Araştırmacılar, kaotik hücresel ortamı temsil eden sonsuz bir yay benzeri titreşimli parçacık denizinde G:C baz çiftinin hidrojen bağları arasındaki proton transferini modellediler. Hesaplamaları, kuantum tünelleme yoluyla proton transferinin, bir DNA sarmalının merkezindeki G:C bağlantıları için çok hızlı bir şekilde gerçekleşebileceğini göstermektedir. Bu durum bir kaç yüz femtosaniye veya 0.000000000000001 saniye içinde gerçekleşmektedir. Böyle bir oran biyolojik zaman ölçeğimizden çok daha hızlıdır.

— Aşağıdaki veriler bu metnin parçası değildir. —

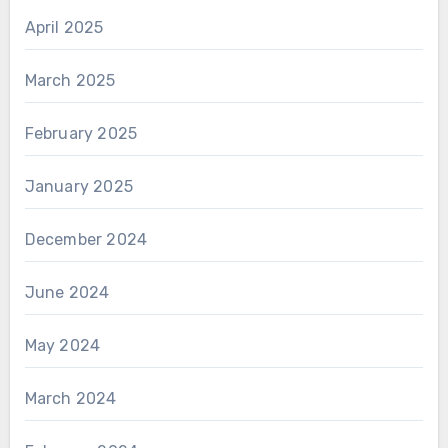
April 2025
March 2025
February 2025
January 2025
December 2024
June 2024
May 2024
March 2024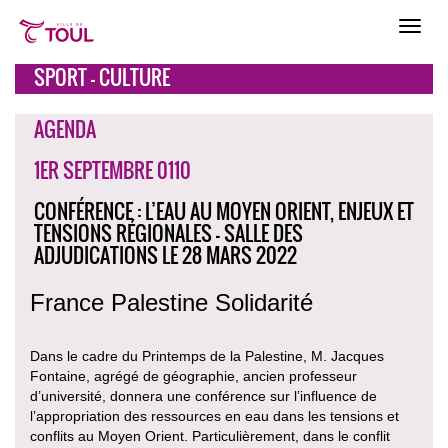
SPORT - CULTURE
AGENDA
1ER SEPTEMBRE 0110
CONFÉRENCE : L’EAU AU MOYEN ORIENT, ENJEUX ET
TENSIONS RÉGIONALES - SALLE DES
ADJUDICATIONS LE 28 MARS 2022
France Palestine Solidarité
Dans le cadre du Printemps de la Palestine, M. Jacques
Fontaine, agrégé de géographie, ancien professeur
d’université, donnera une conférence sur l’influence de
l’appropriation des ressources en eau dans les tensions et
conflits au Moyen Orient. Particulièrement, dans le conflit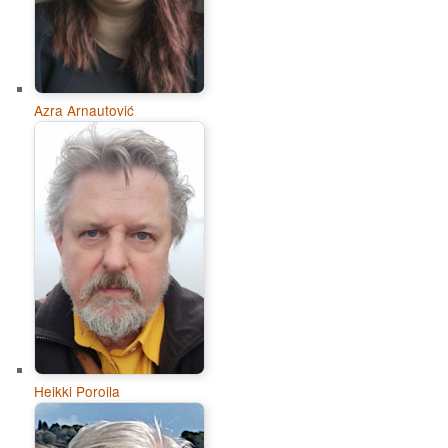
Azra Arnautović
Heikki Poroila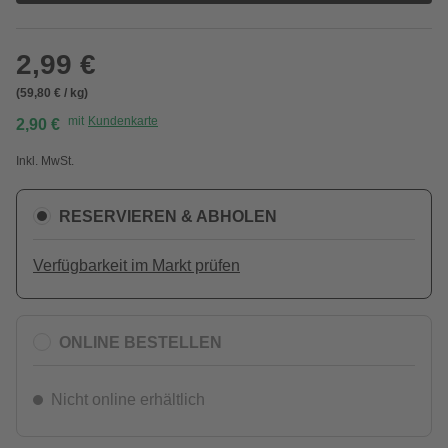
2,99 €
(59,80 € / kg)
mit
Kundenkarte
2,90 €
Inkl. MwSt.
RESERVIEREN & ABHOLEN
Verfügbarkeit im Markt prüfen
ONLINE BESTELLEN
Nicht online erhältlich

Bu geçiş dna'mıza o kadar hızlı ve sık oluyor ki , protonların bir kısmı komşularını sürekli ziyaret ediyormuş gibi “görünüyor”, aynı şekilde ekrandaki bir görüntü o kadar hızlı yanıp sönebiliyor ki hala gözlerimize bakıyor. Protonların köprünün bir tarafından diğerine bu süper hızlı geçişi, baz çiftlerinin orijinal formları ile biraz farklı bir şekil arasında sürekli değiştiği anlamına gelir. Bu ara formlar, iplikler açıldığında, okunduğunda ve kopyalandığında DNA replikasyonu sırasında uyumsuzluğa neden olabilir.

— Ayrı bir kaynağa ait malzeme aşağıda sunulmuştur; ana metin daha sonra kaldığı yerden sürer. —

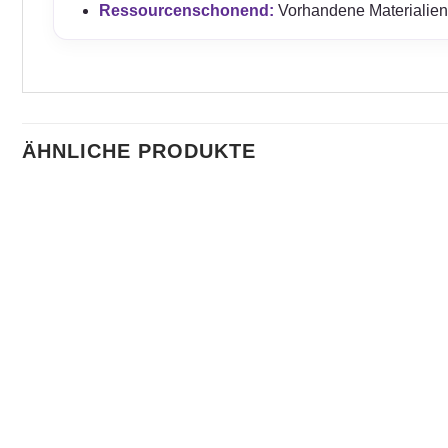
Ressourcenschonend:
Vorhandene Materialien 
ÄHNLICHE PRODUKTE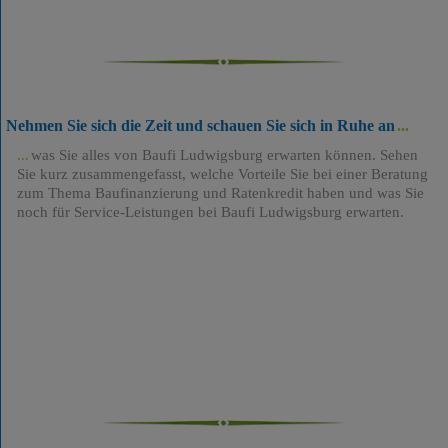
Nehmen Sie sich die Zeit und schauen Sie sich in Ruhe an
was Sie alles von Baufi Ludwigsburg erwarten können. Sehen
Sie kurz zusammengefasst, welche Vorteile Sie bei einer Beratung
zum Thema Baufinanzierung und Ratenkredit haben und was Sie
noch für Service-Leistungen bei Baufi Ludwigsburg erwarten.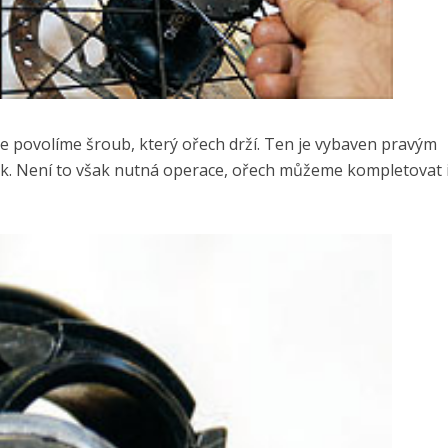
e povolíme šroub, který ořech drží. Ten je vybaven pravým
ek. Není to však nutná operace, ořech můžeme kompletovat 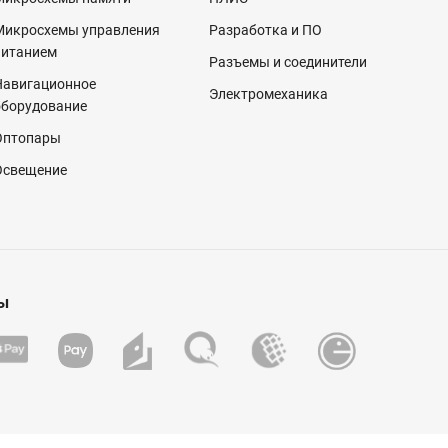
Микросхемы управления
Разработка и ПО
питанием
Разъемы и соединители
Навигационное
Электромеханика
оборудование
Оптопары
Освещение
ы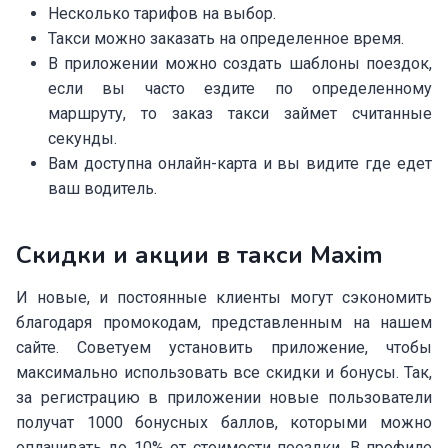
Несколько тарифов на выбор.
Такси можно заказать на определенное время.
В приложении можно создать шаблоны поездок,
если вы часто ездите по определенному
маршруту, то заказ такси займет считанные
секунды.
Вам доступна онлайн-карта и вы видите где едет
ваш водитель.
Скидки и акции в такси Maxim
И новые, и постоянные клиенты могут сэкономить
благодаря промокодам, представленным на нашем
сайте. Советуем установить приложение, чтобы
максимально использовать все скидки и бонусы. Так,
за регистрацию в приложении новые пользователи
получат 1000 бонусных баллов, которыми можно
оплачивать до 10% от стоимости поездки. В профиле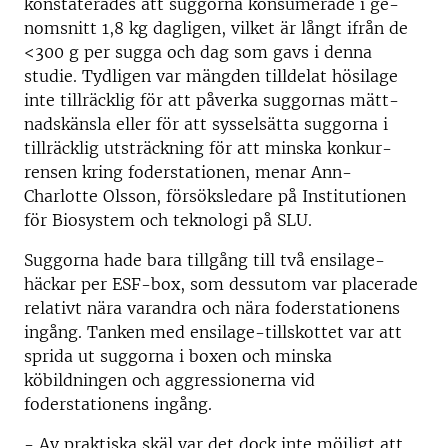
konstaterades att suggorna konsumerade i ge­
nomsnitt 1,8 kg dagligen, vilket är långt ifrån de
<300 g per sugga och dag som gavs i denna
studie. Tydligen var mängden tilldelat hösilage
inte tillräcklig för att påverka suggornas mätt­
nadskänsla eller för att sysselsätta suggorna i
tillräcklig utsträckning för att minska konkur­
rensen kring foderstationen, menar Ann-
Charlotte Olsson, försöksledare på Institutionen
för Biosystem och teknologi på SLU.
Suggorna hade bara tillgång till två ensilage-
häckar per ESF-box, som dessutom var placerade
relativt nära varandra och nära foderstationens
ingång. Tanken med ensilage-tillskottet var att
sprida ut suggorna i boxen och minska
köbildningen och aggressionerna vid
foderstationens ingång.
- Av praktiska skäl var det dock inte möjligt att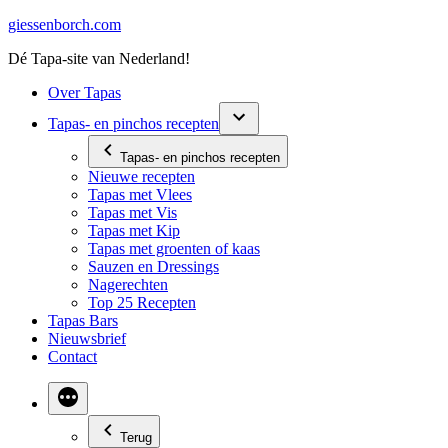
Ga
giessenborch.com
naar
Dé Tapa-site van Nederland!
de
inhoud
Over Tapas
Tapas- en pinchos recepten
Tapas- en pinchos recepten
Nieuwe recepten
Tapas met Vlees
Tapas met Vis
Tapas met Kip
Tapas met groenten of kaas
Sauzen en Dressings
Nagerechten
Top 25 Recepten
Tapas Bars
Nieuwsbrief
Contact
Terug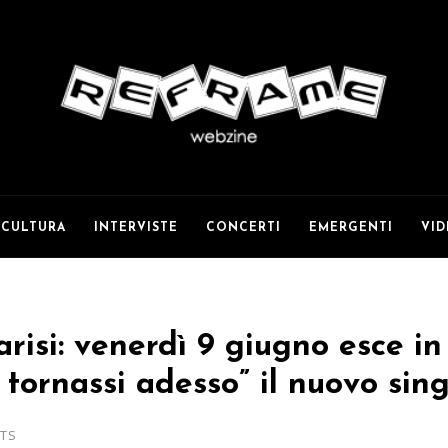
CULTURA
INTERVISTE
CONCERTI
EMERGENTI
VI
isi: venerdì 9 giugno esce in 
 tornassi adesso” il nuovo sin
TS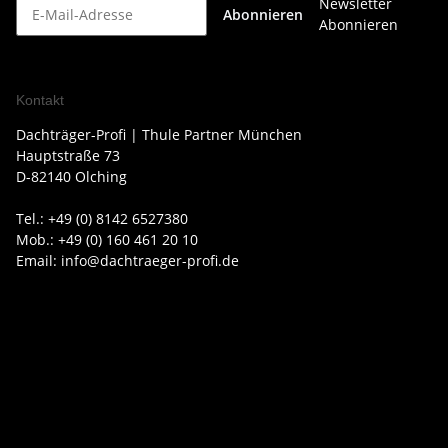
Newsletter
Abonnieren
Abonnieren
Kontakt
Dachträger-Profi | Thule Partner München
Hauptstraße 73
D-82140 Olching
Tel.: +49 (0) 8142 6527380
Mob.: +49 (0) 160 461 20 10
Email: info@dachtraeger-profi.de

Protonların tünellenmesini önlemek yerine, biyolojik sıcaklığımız bir termal aktivasyon kaynağı olarak hareket edebilir ve protonlara diğer tarafa sıçraması için yeterli enerji verebilir. Gerçekten de, kuantum tünelleme yoluyla proton transferi, klasik fizik tarafından tahmin edilenden dört kat daha fazladır. Bu olaylar sadece yaygın değil, aynı zamanda uzun ömürlüdür. Önceki hesaplama çalışmalarına dayanarak, araştırmacılar bu moleküler değişikliklerin çoğaltılacak kadar uzun süre stabil olması gerektiğini ve bir mutasyona neden olduğunu tahmin ediyorlar.
Ekibin hesaplamalarına göre, nokta mutasyonları dna'mızda onlardan çok daha sık görünmelidir. Araştırmacılar bu farkı, hasarı bulan ve geri alan “yüksek verimli DNA onarım mekanizmalarına " bağlamaktadır. Örneğin, DNA replikasyon makinemiz, hataların tespit edildiği ve bir yazım hatası gibi “düzeltme” yeteneği içerir.

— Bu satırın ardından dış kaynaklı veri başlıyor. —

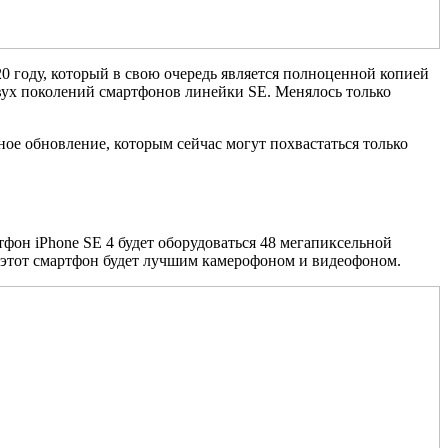
0 году, который в свою очередь является полноценной копией
двух поколений смартфонов линейки SE. Менялось только
ное обновление, которым сейчас могут похвастаться только
фон iPhone SE 4 будет оборудоваться 48 мегапиксельной
рии этот смартфон будет лучшим камерофоном и видеофоном.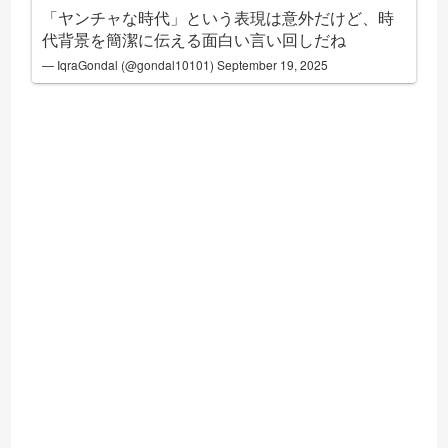
「ヤンチャな時代」という表現は意外だけど、時
代背景を簡潔に伝える面白い言い回しだね
— IqraGondal (@gondal10101)
September 19, 2025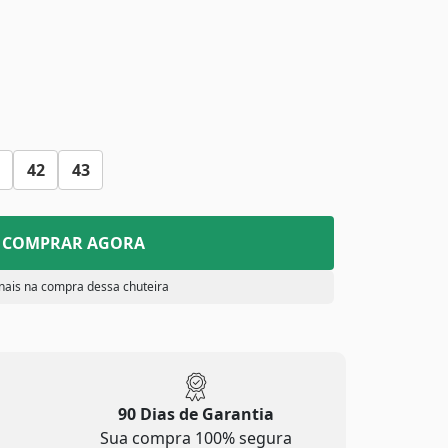
42
43
COMPRAR AGORA
nais na compra dessa chuteira
90 Dias de Garantia
Sua compra 100% segura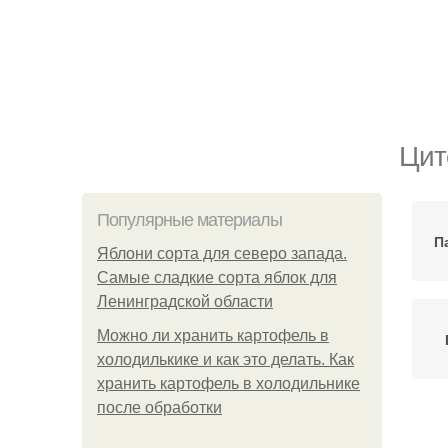
Цит
Популярные материалы
П
Яблони сорта для северо запада.
Самые сладкие сорта яблок для
Ленинградской области
Можно ли хранить картофель в
холодилькике и как это делать. Как
хранить картофель в холодильнике
после обработки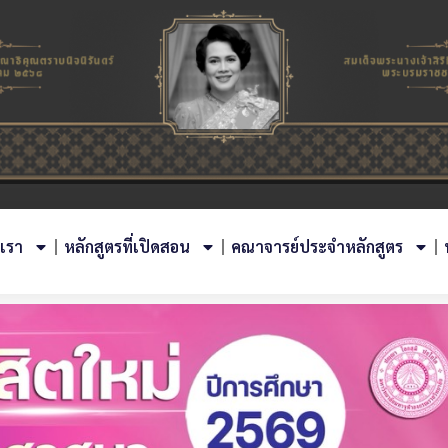
บเรา
หลักสูตรที่เปิดสอน
คณาจารย์ประจำหลักสูตร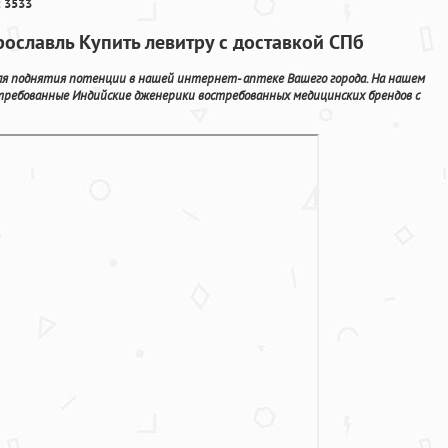
 3533
рославль Купить левитру с доставкой СПб
ля поднятия потенции в нашей интернет- аптеке Вашего города. На нашем
стребованные Индийские дженерики востребованных медицинских брендов с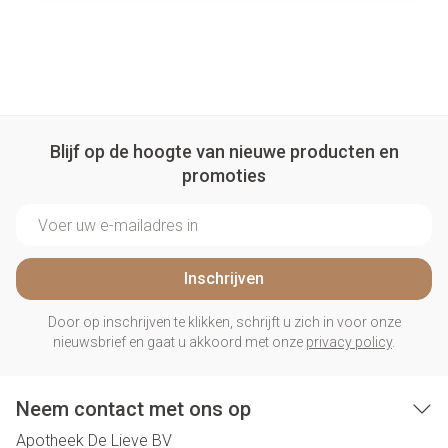
Blijf op de hoogte van nieuwe producten en
promoties
E-mail adres
Inschrijven
Door op inschrijven te klikken, schrijft u zich in voor onze
nieuwsbrief en gaat u akkoord met onze
privacy policy
.
Neem contact met ons op
Apotheek De Lieve BV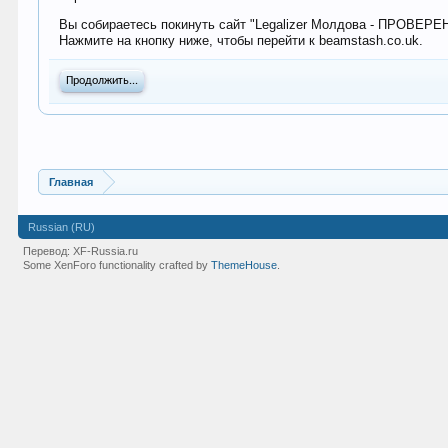
Вы собираетесь покинуть сайт "Legalizer Молдова - ПРОВЕР
Нажмите на кнопку ниже, чтобы перейти к beamstash.co.uk.
Продолжить...
Главная
Russian (RU)
Перевод:
XF-Russia.ru
Some XenForo functionality crafted by
ThemeHouse
.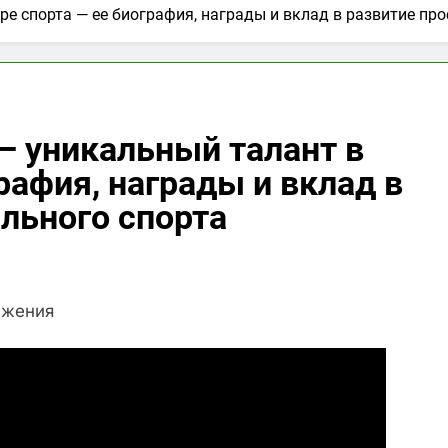
ре спорта — ее биография, награды и вклад в развитие пр
— уникальный талант в
рафия, награды и вклад в
льного спорта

Araştırmacılar, proton tünellemesinin kolaylığı ve bu ara durumların uzun ömürlülüğünün yaşamın kökeni üzerine yapılan çalışmalarla bile ilgili olabileceğini yazıyor, çünkü erken evrim oranı tek iplikli RNA'NIN mutasyon oranı ile bağlantılı. Bu nedenle, kuantum dünyası garip ve uzak görünse de, bize hayat vermede ve onu almada rol oynamış olabilir.